══ Task data

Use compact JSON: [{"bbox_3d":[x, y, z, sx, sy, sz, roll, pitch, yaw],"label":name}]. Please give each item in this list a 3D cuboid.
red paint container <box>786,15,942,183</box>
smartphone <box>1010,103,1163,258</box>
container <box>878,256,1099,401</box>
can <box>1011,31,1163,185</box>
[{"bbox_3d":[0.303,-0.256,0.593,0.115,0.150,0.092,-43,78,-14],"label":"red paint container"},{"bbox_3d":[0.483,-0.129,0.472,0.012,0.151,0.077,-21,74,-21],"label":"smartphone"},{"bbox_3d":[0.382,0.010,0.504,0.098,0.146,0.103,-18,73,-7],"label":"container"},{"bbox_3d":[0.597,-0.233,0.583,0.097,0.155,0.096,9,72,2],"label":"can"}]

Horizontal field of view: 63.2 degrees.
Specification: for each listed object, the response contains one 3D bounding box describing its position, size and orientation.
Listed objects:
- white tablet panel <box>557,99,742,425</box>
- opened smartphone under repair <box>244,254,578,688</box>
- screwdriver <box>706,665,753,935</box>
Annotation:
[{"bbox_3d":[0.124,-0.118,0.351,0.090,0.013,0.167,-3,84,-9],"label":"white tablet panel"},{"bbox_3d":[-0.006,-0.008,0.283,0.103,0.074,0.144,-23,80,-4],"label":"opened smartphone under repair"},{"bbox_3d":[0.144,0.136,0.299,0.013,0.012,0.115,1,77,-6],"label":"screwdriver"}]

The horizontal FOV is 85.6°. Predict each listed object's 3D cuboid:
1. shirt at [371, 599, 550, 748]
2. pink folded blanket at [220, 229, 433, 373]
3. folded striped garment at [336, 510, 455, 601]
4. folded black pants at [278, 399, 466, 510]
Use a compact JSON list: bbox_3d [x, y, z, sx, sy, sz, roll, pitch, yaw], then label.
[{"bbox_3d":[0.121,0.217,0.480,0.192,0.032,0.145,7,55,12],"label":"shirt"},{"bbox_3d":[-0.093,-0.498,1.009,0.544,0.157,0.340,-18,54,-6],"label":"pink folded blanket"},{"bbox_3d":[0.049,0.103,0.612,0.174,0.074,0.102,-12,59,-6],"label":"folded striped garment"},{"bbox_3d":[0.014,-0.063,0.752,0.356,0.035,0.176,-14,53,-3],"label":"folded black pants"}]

════

Exercise objective -> Note every line of the records that holds the word "cuboid", and copy it.

Exercise response ->
Use compact JSON: [{"bbox_3d":[x, y, z, sx, sy, sz, roll, pitch, yaw],"label":name}]. Please give each item in this list a 3D cuboid.
The horizontal FOV is 85.6°. Predict each listed object's 3D cuboid:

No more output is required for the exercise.